═════ Supplied records

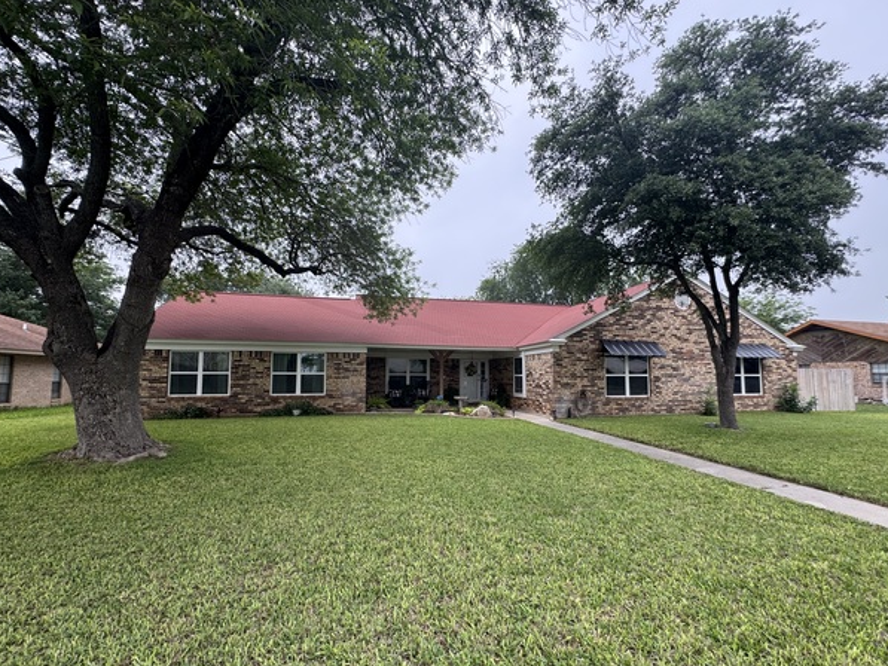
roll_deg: +0.1
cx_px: 452
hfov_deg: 98.1
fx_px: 385
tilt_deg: +3.3
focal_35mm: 15
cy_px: 348
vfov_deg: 81.7
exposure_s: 1/201
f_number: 2.2
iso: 40
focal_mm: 2.22
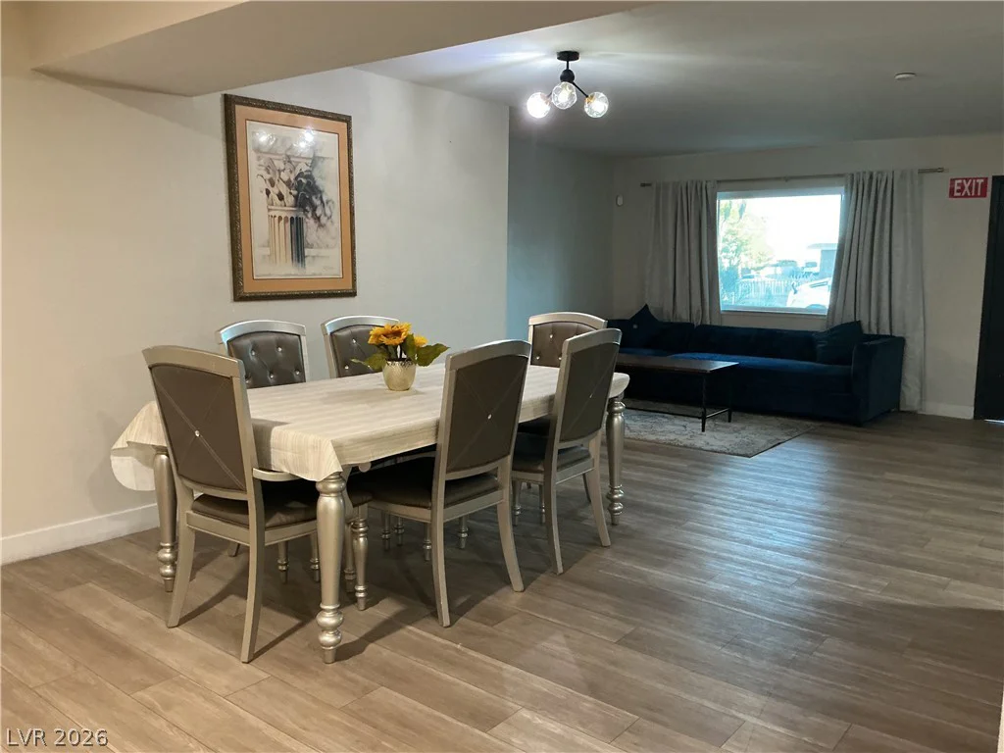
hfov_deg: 61.7
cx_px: 502
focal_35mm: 29
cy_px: 376
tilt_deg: -6.8
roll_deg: -0.1
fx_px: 841
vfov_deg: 48.2
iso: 250
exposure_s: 1/40
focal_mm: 3
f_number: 1.8
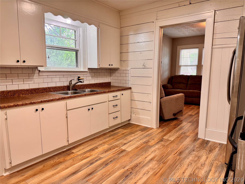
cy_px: 92
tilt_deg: -8.5
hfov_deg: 71.6
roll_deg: -0.2
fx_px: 170
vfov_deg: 56.8
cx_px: 122
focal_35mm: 24
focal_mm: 6.76
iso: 125
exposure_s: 1/60
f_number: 1.78
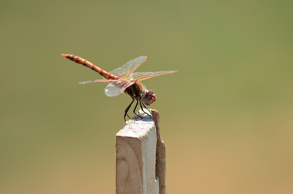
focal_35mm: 450
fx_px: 3657
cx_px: 146
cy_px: 97
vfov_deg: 3.0
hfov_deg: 4.6
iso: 200
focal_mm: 300
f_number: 9
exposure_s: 1/320
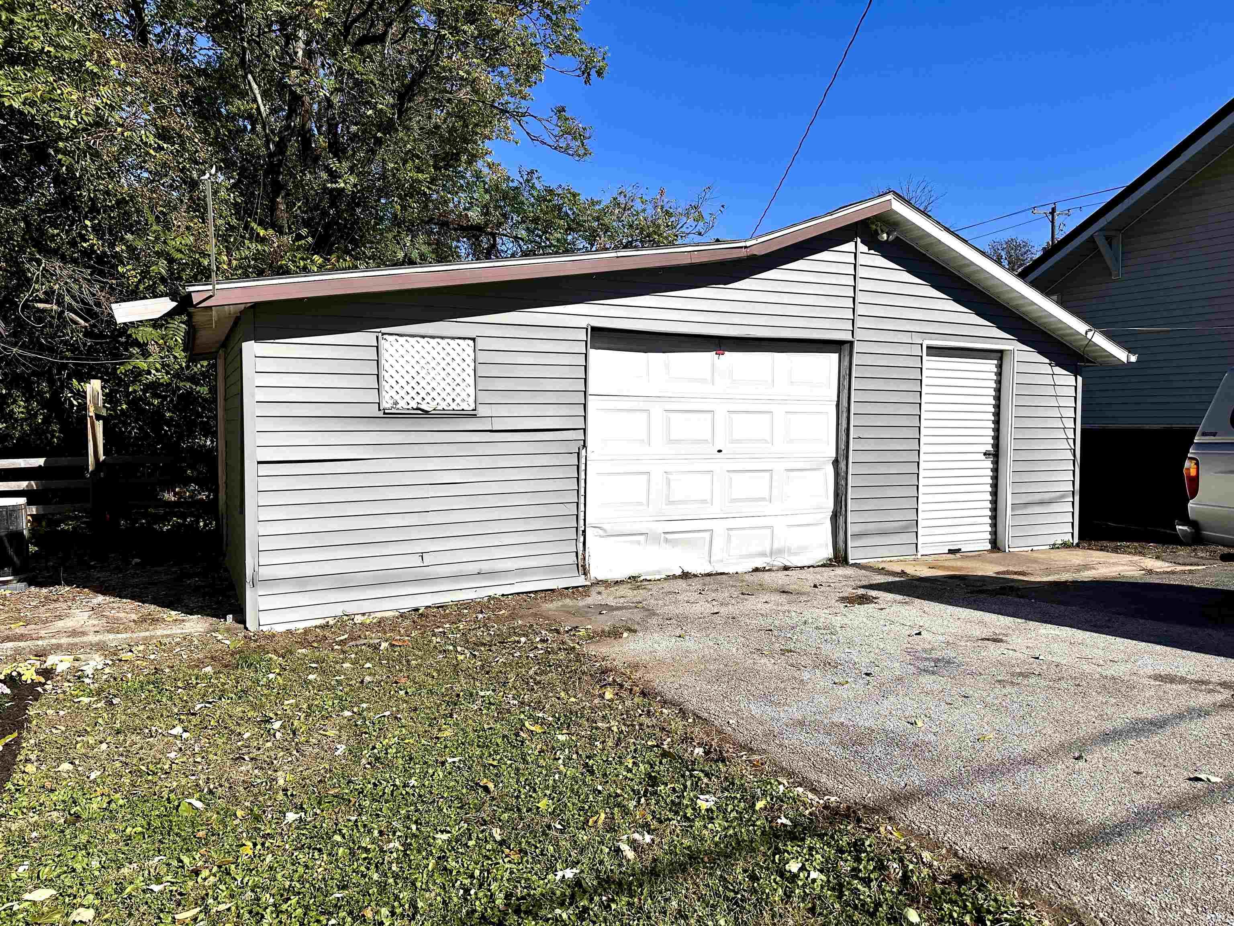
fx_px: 856
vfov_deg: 56.8
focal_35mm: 24
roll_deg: -1.1
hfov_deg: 71.6
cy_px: 463
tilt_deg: -2.7
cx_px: 617
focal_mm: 6.86
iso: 80
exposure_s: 1/15625
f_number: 1.78
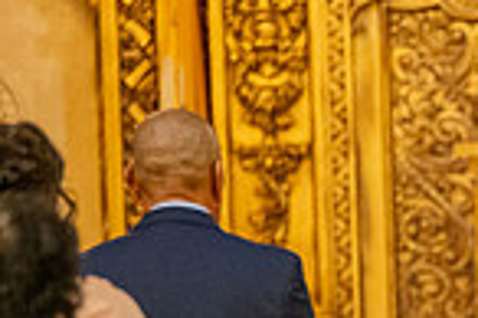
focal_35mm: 438
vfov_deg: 3.1
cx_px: 841
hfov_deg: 4.7
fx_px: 5809
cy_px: 457
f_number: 2.8
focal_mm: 110
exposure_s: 1/200
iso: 2000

══════════

_Problem requirements_. Beginning with the line containing "focal_mm: 300" and ending with the last line of the data above, repeat each line exactly. Include no pictures and no other lines.

_Answer space_.
focal_mm: 300
f_number: 9
exposure_s: 1/320
fx_px: 856
vfov_deg: 56.8
focal_35mm: 24
roll_deg: -1.1
hfov_deg: 71.6
cy_px: 463
tilt_deg: -2.7
cx_px: 617
focal_mm: 6.86
iso: 80
exposure_s: 1/15625
f_number: 1.78
focal_35mm: 438
vfov_deg: 3.1
cx_px: 841
hfov_deg: 4.7
fx_px: 5809
cy_px: 457
f_number: 2.8
focal_mm: 110
exposure_s: 1/200
iso: 2000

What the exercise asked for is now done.